L’analyse classique du chômage : un coût du travail trop élevé
L’analyse classique du chômage : un coût du travail trop élevé
Pour les classiques, le chômage est dû à des salaires trop élevés.
Les entreprises vont être réticentes à embaucher au vu du coût des salaires : les travailleur·se·s, moins nombreux, ne pourront pas produire suffisamment, si bien que l’offre de biens et services sera insuffisante. De plus, ces salaires étant jugés trop élevés, la rentabilité apparaîtra insuffisante, ce qui dissuadera les entreprises d’embaucher, créant du chômage.
Par contre, si la demande de travail (qui émane des employeur·se·s, à la recherche de main-d’œuvre) baisse, le besoin en travailleur·se·s sera moins important et les salaires diminueront. Le coût des salaires étant moins élevé, les entreprises vont augmenter leurs demandes : lorsque l’équilibre sera atteint, le chômage disparaîtra (mais avec des salaires bas).
En somme, pour les classiques, le marché doit s’autoréguler, sans que l’État n’intervienne.

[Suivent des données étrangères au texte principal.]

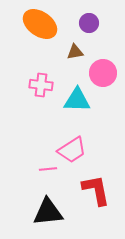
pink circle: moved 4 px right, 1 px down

Le chômage keynésien et les politiques de relance
Le chômage keynésien et les politiques de relance
Pour les keynésiens, ce n’est pas la baisse de la demande qui entraîne une baisse des prix, mais une baisse de l’offre.
Lorsque les entreprises diminuent leur demande de main-d’œuvre (entraînant une baisse des salaires), elles produisent moins. Aussi, il ne suffirait pas de baisser les prix (notamment en diminuant le coût du travail en offrant des salaires plus bas) comme le préconisent les classiques. Au contraire, selon lui, il faut augmenter les salaires pour faire baisser le chômage, permettant ainsi aux individus de consommer davantage (augmentation de la demande).
Ce faisant, les entreprises devront produire plus pour répondre à cette demande, et donc embaucher davantage pour assurer la production, ce qui contribuera à faire baisser le chômage.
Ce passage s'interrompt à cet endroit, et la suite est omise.